Mentre li intercettavano, i carabinieri sentivano il fruscio dei pizzini di Matteo Messina Denaro, all’epoca il latitante più ricercato del Paese. Era la prova che il boss era ancora vivo e continuava a fare affari coi suoi uomini, gli stessi che oggi sono stati scarcerati per scadenza dei termini di custodia cautelare. Una vicenda che farà discutere accaduta a Palermo, dove la Corte d’appello era chiamata dalla Cassazione a rideterminare le pene inflitte a boss e gregari di Cosa nostra trapanese.
Il venir meno di una circostanza aggravante ha determinato notevoli sconti per gli imputati e, a cascata, diverse scarcerazioni eccellenti. A lasciare la cella anche due padrini al 41 bis ritenuti fedelissimi dell’ex primula rossa di Castelvetrano, Nicola Accardo e Vincenzo La Cascia. “Dice che era in Calabria ed è tornato…”, si dicevano, non sapendo di essere intercettati Accardo, capomafia di Partanna, uno che contava nel clan, e Antonino Triolo. Il riferimento era, appunto, a Messina Denaro che, ne sono certi gli inquirenti, in Calabria si sarebbe nascosto per un po’.
Entrambi finirono in manette in un blitz che venne denominato Anno Zero, una operazione dei carabinieri e della Dda di Palermo che colpì la rete di protezione del boss e puntò al cuore della famiglia del ricercato: in cella finirono due suoi cognati Gaspare Como e Rosario Allegra, poi deceduto, oltre a diversi fiancheggiatori, capimafia ed estortori. Nel 2019 in abbreviato vennero condannati a un secolo e mezzo di carcere. Poi ci fu l’appello che si concluse nel 2021 con conferme pesanti. La Cassazione, però, nel 2023 rimandò tutto ai giudici di secondo grado del capoluogo per valutare l’esistenza della aggravante del reimpiego economico dei proventi dell’attività mafiosa.
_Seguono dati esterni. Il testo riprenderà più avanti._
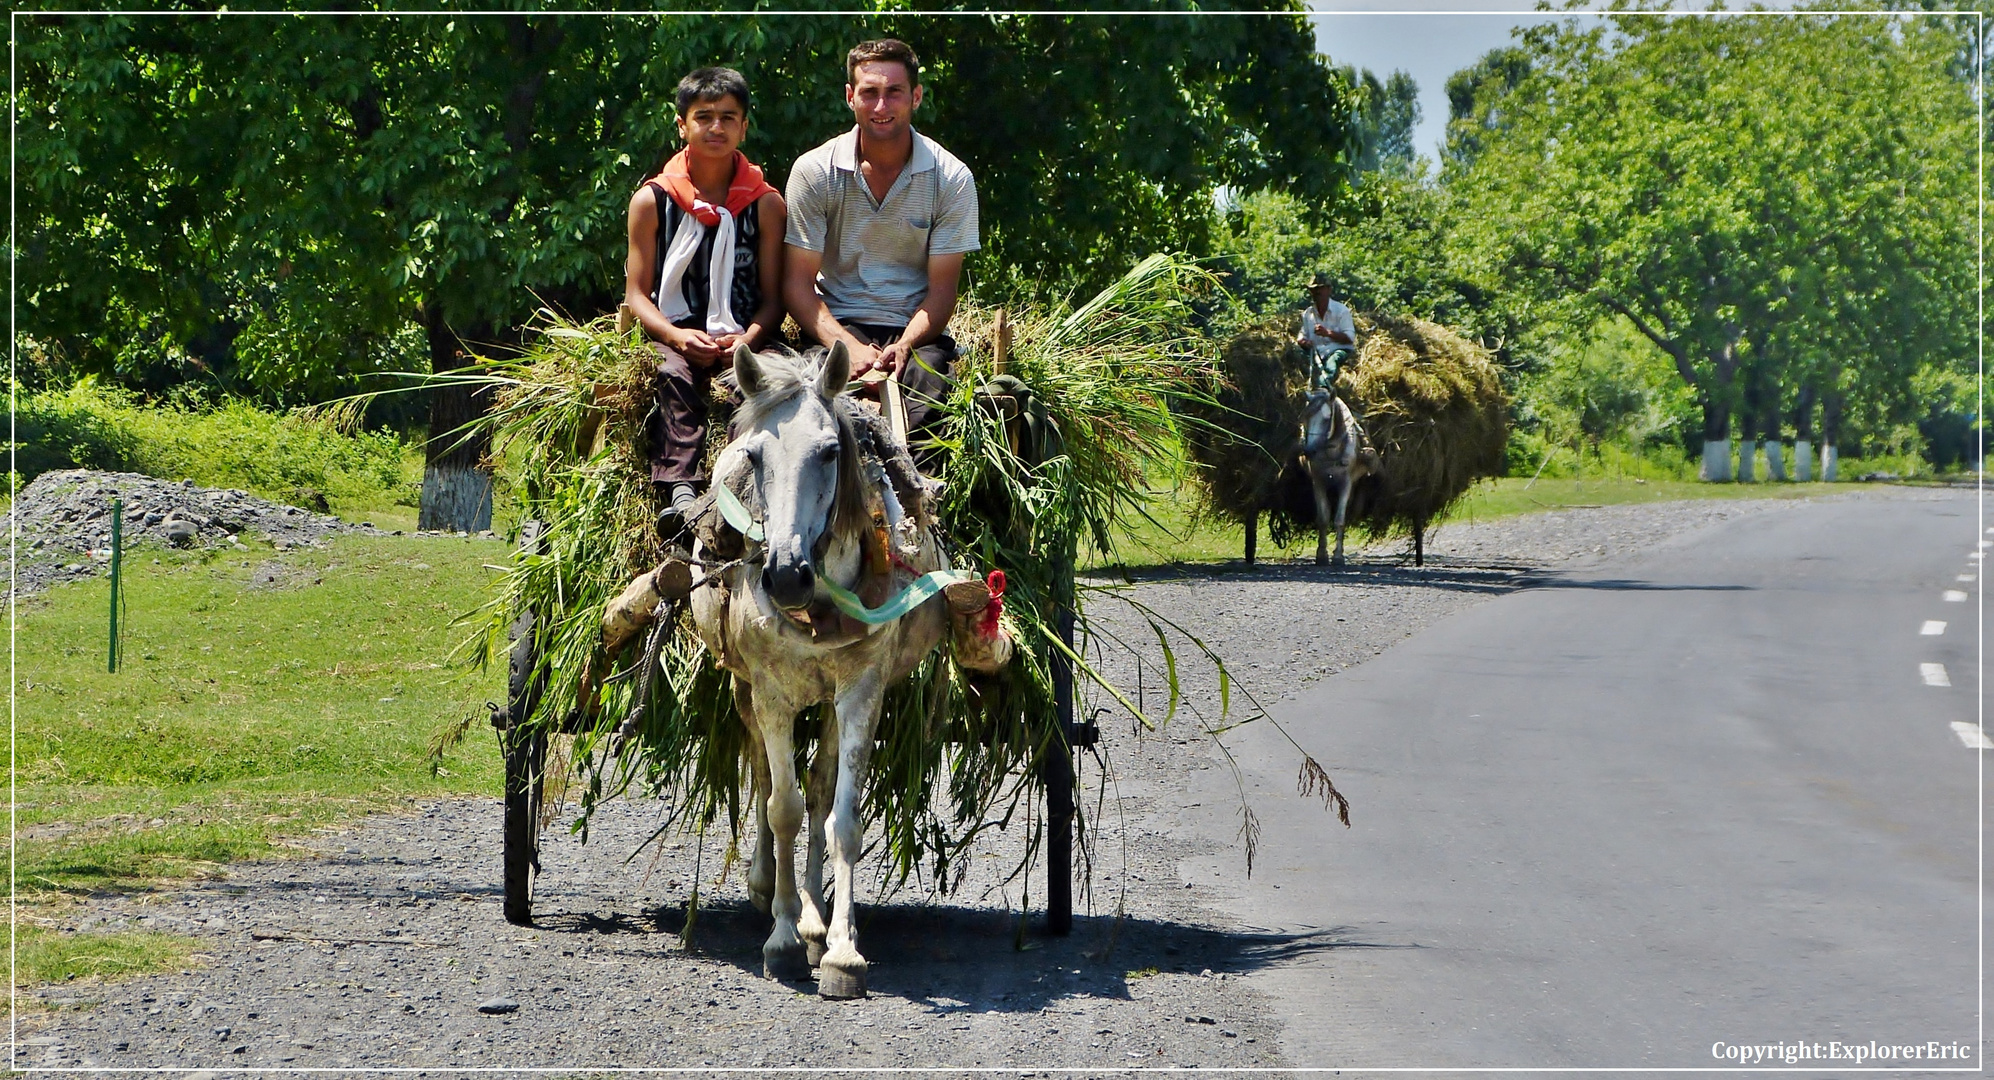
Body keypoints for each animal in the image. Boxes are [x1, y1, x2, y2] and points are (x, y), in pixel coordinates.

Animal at [689, 342, 1004, 1004]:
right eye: (754, 456)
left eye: (831, 451)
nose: (785, 574)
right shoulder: (773, 694)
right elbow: (780, 807)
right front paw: (781, 941)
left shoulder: (860, 692)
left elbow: (841, 819)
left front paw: (839, 949)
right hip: (747, 688)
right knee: (767, 778)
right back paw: (773, 893)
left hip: (832, 703)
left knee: (818, 785)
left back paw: (814, 916)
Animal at [1300, 392, 1379, 573]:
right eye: (1306, 418)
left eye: (1326, 419)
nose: (1308, 451)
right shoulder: (1318, 482)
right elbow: (1323, 518)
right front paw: (1322, 555)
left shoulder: (1346, 483)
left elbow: (1339, 519)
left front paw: (1338, 556)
A distanza di un anno una nuova sezione della corte si è pronunciata rideterminando le pene proprio in virtù del venir meno della circostanza.
Gli “sconti” che ne sono seguiti hanno riaperto le porte del carcere per scadenza dei termini di custodia cautelare per Nicola Accardo boss di Partanna detenuto al 41 bis, Vincenzo La Cascia, capomafia della cosca di Campobello di Mazara, il paese scelto da Messina Denaro per l’ultimo periodo della sua latitanza, anche lui al carcere duro, Andrea Valenti, parente dei favoreggiatori storici del boss di Castelvetrano, i Bonafede, Filippo Dell’Aquila, Angelo Greco, Calogero Guarino, Giuseppe Tilotta, Antonio Triolo, Raffaele Urso.
L’inchiesta svelò che dalla latitanza il capomafia ricercato aveva investito i due cognati della responsabilità di gestire gli affari della “famiglia”: racket, energie rinnovabili, grande distribuzione alimentare e scommesse online. Dall’indagine venne fuori anche una intercettazione shock in cui, il factotum di Gaspare Como, Vincenzo Signorello, rivendicava la bontà della scelta di Totò Riina di rapire e uccidere il piccolo Giuseppe Di Matteo, figlio del pentito strangolato dopo oltre 700 giorni di prigionia e poi sciolto nell’acido.